Nello spazio della fruizione comune, l’interpretazione diviene significativa attraverso la sua incarnazione in istituzioni e pratiche. Le idee e le pratiche nel loro insieme costituiscono quella mappa di distinzioni significative vissute che contribuisce ad orientare l’uomo. In base alle coordinate poste da tale sfondo, alcune realtà appariranno non significative, altre invece acquisteranno senso e questo secondo diversi gradi. Sarà così possibile riconoscere in cosa consista il significato della nostra autodefinizione e cosa sia fondamentale rispetto al suo compimento. In questo modo gli altri potranno riconoscere il soggetto come presa di posizione rispetto ad un bene, cioè come portatore di un identità. E' una condizionbe indispensabile perchè un significato è reale soltanto se condiviso.

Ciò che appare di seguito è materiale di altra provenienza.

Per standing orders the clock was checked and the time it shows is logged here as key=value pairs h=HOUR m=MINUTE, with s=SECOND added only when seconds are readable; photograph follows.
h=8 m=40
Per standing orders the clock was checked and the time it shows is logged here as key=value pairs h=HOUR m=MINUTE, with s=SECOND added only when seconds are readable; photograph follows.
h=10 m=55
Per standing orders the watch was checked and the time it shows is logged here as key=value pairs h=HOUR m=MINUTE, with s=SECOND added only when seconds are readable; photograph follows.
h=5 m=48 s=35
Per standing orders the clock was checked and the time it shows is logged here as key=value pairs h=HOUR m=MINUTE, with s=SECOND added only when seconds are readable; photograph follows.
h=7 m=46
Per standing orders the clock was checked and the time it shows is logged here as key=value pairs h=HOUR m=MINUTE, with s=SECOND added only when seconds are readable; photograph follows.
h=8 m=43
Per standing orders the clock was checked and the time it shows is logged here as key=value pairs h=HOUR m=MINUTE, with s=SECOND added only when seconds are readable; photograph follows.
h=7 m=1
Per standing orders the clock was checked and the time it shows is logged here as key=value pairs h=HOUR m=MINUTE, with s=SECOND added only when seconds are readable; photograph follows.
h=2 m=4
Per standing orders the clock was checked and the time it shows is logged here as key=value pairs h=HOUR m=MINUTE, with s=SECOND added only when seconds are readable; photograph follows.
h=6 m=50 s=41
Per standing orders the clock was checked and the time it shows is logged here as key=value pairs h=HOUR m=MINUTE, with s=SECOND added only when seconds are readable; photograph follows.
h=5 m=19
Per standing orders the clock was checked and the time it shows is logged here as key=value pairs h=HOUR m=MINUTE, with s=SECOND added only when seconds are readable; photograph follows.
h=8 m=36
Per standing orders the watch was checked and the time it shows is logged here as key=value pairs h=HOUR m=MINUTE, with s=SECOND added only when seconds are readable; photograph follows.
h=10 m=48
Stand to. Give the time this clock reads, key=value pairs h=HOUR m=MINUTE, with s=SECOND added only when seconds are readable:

La sbrodolata qua sopra, anche se vomitata da Taylor, resta un insieme di ipotesi ancor più ipotetico per il fatto che quel vomito io me lo sono mangiato e l'ho nuovamente rigettato da cui la gittata qui sopra. Insomma, io credo profondamente al concetto di orizzonte e alla necessità di un orintamento per autodefinirsi, così come sono convinta che senza una ratifica di tale autodefinizione senza il mutuo riconoscimento non si possa possedere alcuna identità. Credo anche che bene e male emergano davvero da esperienze di dolore e frustrazione o di piacere e appagamento che concernono la realtà e la sfera del senso. Però non sono così convinta che proprio l'idea di bene sia cruciale per la nostra identità e trovo evidente che spesso l'idea di bene collima proprio con ciò che chi reprime.
Cosa ne pensate?
Mi piacerebbe poi sapere quali sono per voi le condizioni trascendentali dell'esperienza umana, che in parole pover altro non sono se non limite e la potenzialità ci qualifica come esseri umani e che rende umano il senso della nostra esperienza.
Non prendetemi in giro perchè sono stata così seria.
Dovevo fare qualcosa intanto che mettevo lo smalto e ho ben 20 dita.